An Age To Remember
Knowing key tax birthdays can help trim your annual tax bills. Below are some ages worth noting.
¬¬¬ Age 0 ¬¬¬
If your child is born during the year, even as late as 11:59 p.m. on December 31, you can claim a dependency
exemption for your child. This comes with one catch. You need to file for the child’s social security number (SSN) and include it on your tax return. If you don’t, the dependency exemption is denied, along with any potential for certain tax credits. If your dependent doesn’t have and can’t get an SSN, you must show the individual taxpayer identification number (ITIN) or adoption taxpayer identification number (ATIN) instead of an SSN.
¬¬¬ Age 0-12 ¬¬¬
The good news is you gain tax advantages by contributing to your employer’s flexible spending account to cover child care expenses, or you may qualify for a child care credit on your tax return. The bad news is that any investment income over $2,100 in your child’s name is taxed at your rate until the child reaches age 27.
¬¬¬ Age 13 ¬¬¬
Once your child reaches age 13, you no longer qualify to take the child care credit. Eligibility is determined on a daily basis.
¬¬¬ Age 16 ¬¬¬
This is the last year your child qualifies you for the $1,000 child tax credit.
¬¬¬ Age 18 ¬¬¬
If you own a business, you can pay your children to work for you and avoid paying Social Security and Medicare taxes on their wages. Once they reach age 18, you are required to withhold payroll taxes like any other employee.
¬¬¬ Age 27 ¬¬¬
At this age, children are taxed at their own rates on
investment income. In addition, they are no longer eligible for their parents’ health insurance benefits.
¬¬¬ Age 50 ¬¬¬
Congratulations. Not only have you reached the half century mark, you can contribute an additional $1,000 to your IRA, bringing the total contribution limit to $6,500.
¬¬¬ Age 55 ¬¬¬
You and your covered spouse are eligible to make an
additional $1,000 contribution to your HSA.
¬¬¬ Age 59 1/2 ¬¬¬
This is the magic age when you may take money from IRAs and retirement plans without incurring the additional 10% penalty for early distributions.
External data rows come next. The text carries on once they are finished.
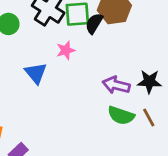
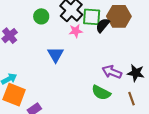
pink star: (66, 50) -> (76, 31), moved
green semicircle: (121, 115) -> (101, 93), moved

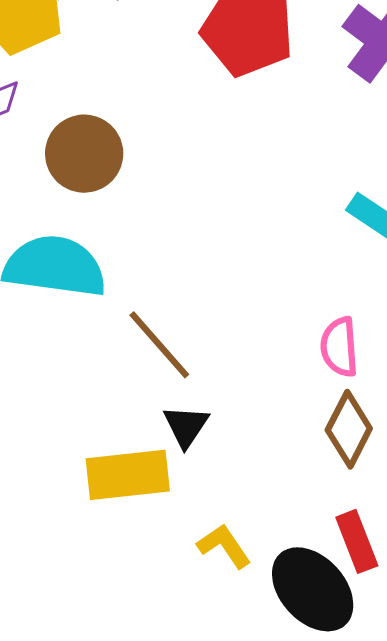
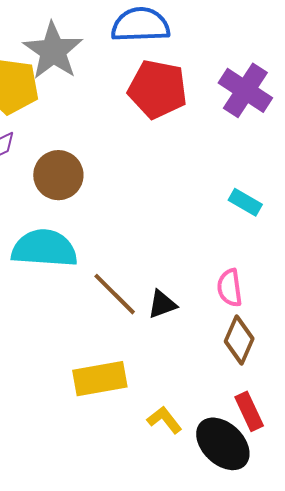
black triangle: (186, 426) -> (162, 304), moved, turned 40

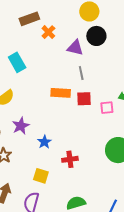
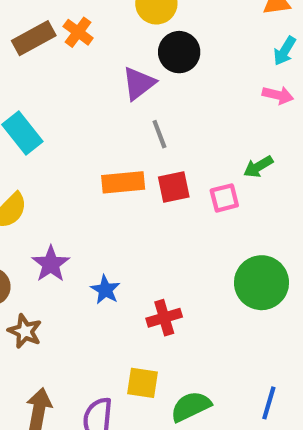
orange cross: (48, 32) -> (78, 32), moved
purple triangle: (75, 48) -> (139, 83), turned -42
yellow square: (41, 176) -> (143, 383), moved

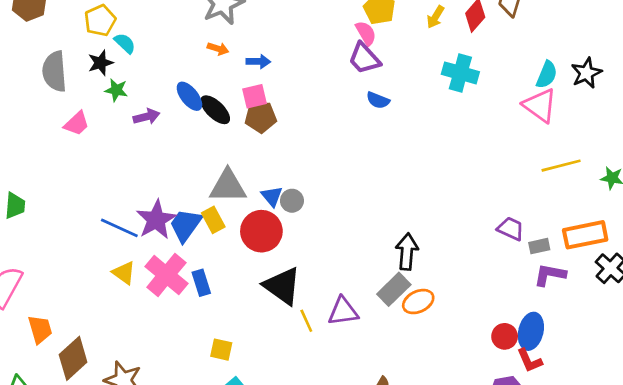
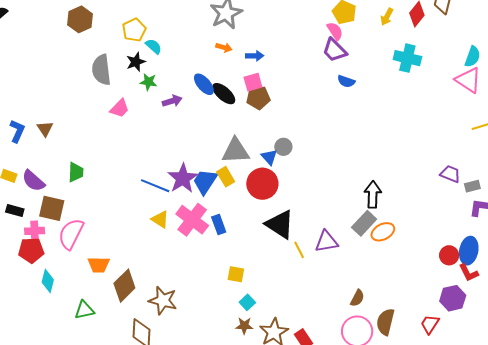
gray circle: (292, 201) -> (283, 147), moved
orange trapezoid: (40, 329) -> (99, 265), turned 110

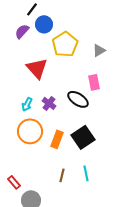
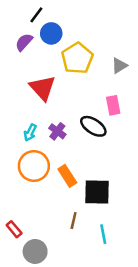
black square: (83, 137) -> (97, 192), moved, turned 35
orange rectangle: (57, 139) -> (67, 176), turned -54
cyan line: (86, 173) -> (103, 234), moved

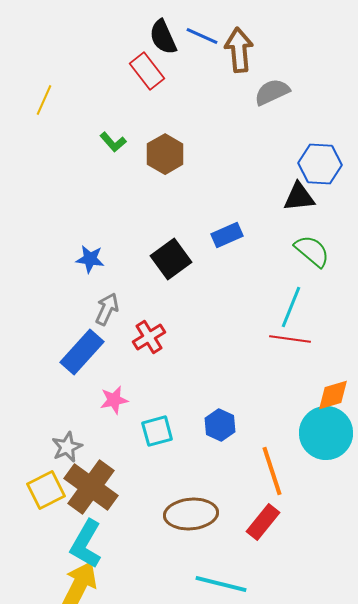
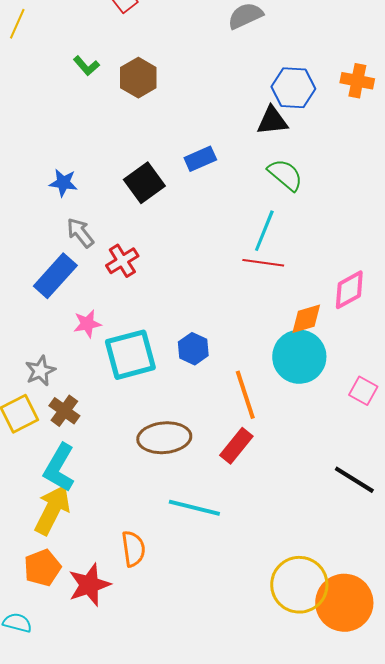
gray arrow: (107, 309) -> (80, 233), turned -64
cyan square: (157, 431) -> (130, 355), size x1.6
brown cross: (91, 487) -> (64, 411), size x0.6

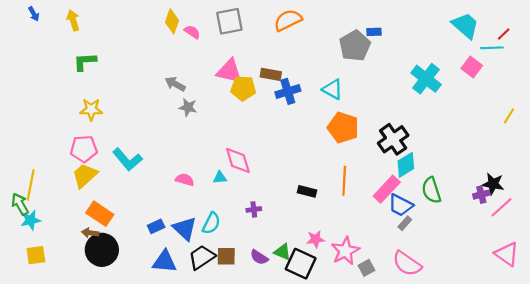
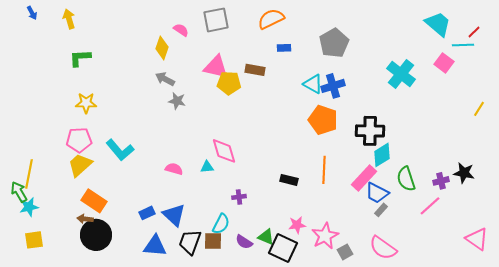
yellow diamond: (172, 21) -> (162, 48), moved
blue rectangle: (374, 32) -> (284, 48), moved
blue cross: (288, 91) -> (333, 86), moved
black cross: (393, 139) -> (370, 131), turned 36
purple cross: (481, 195) -> (441, 181), moved
pink line: (502, 207) -> (430, 206), moved
cyan semicircle: (211, 223) -> (221, 224), moved
black trapezoid: (202, 257) -> (190, 242), turned -36

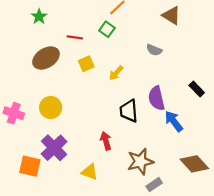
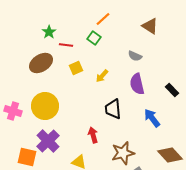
green star: (39, 17) -> (49, 32), moved
purple semicircle: (156, 98) -> (137, 84), moved
yellow circle: (51, 107) -> (45, 106), size x1.4

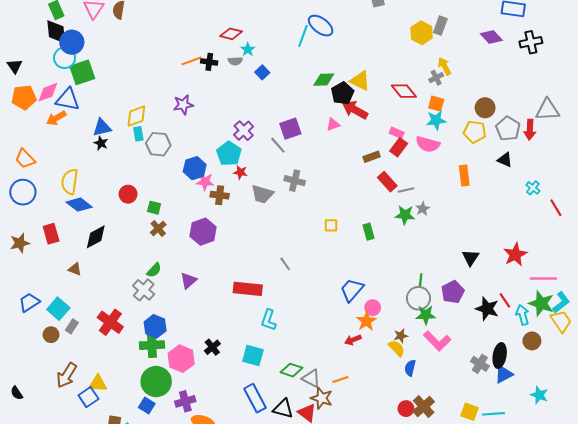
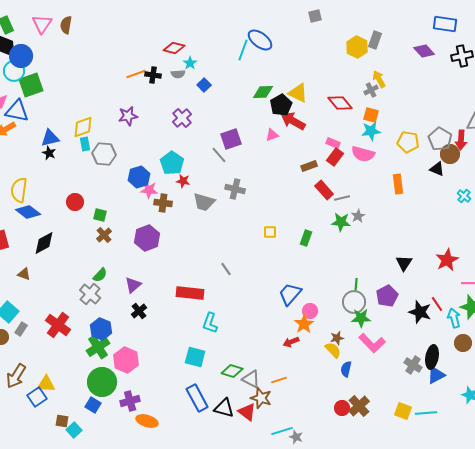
brown circle: (485, 108) -> (450, 154), moved
purple cross: (244, 131) -> (182, 118), moved
green rectangle: (368, 232) -> (306, 238), turned 35
green cross: (152, 345) -> (98, 347), turned -30
black cross: (212, 347) -> (139, 311), moved

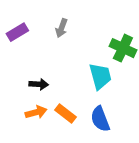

There are exceptions to the penalties if you are younger, but this is the age when you may take penalty-free distributions for any reason.
¬¬¬ Age 65 ¬¬¬
Once you reach age 65, you qualify for an additional
standard deduction and, if certain conditions exist, a tax credit. For tax purposes, you are considered to reach age 65 on the day before your 65th birthday.
¬¬¬ Age 70 1/2 ¬¬¬
At this age, you are required to begin distributions from your traditional IRA. If you have a Roth IRA, this rule doesn’t
apply. If you have a retirement plan with your employer, you are still working, and you do not own more than 5% of the company, you can delay distributions even if you reach age 70½.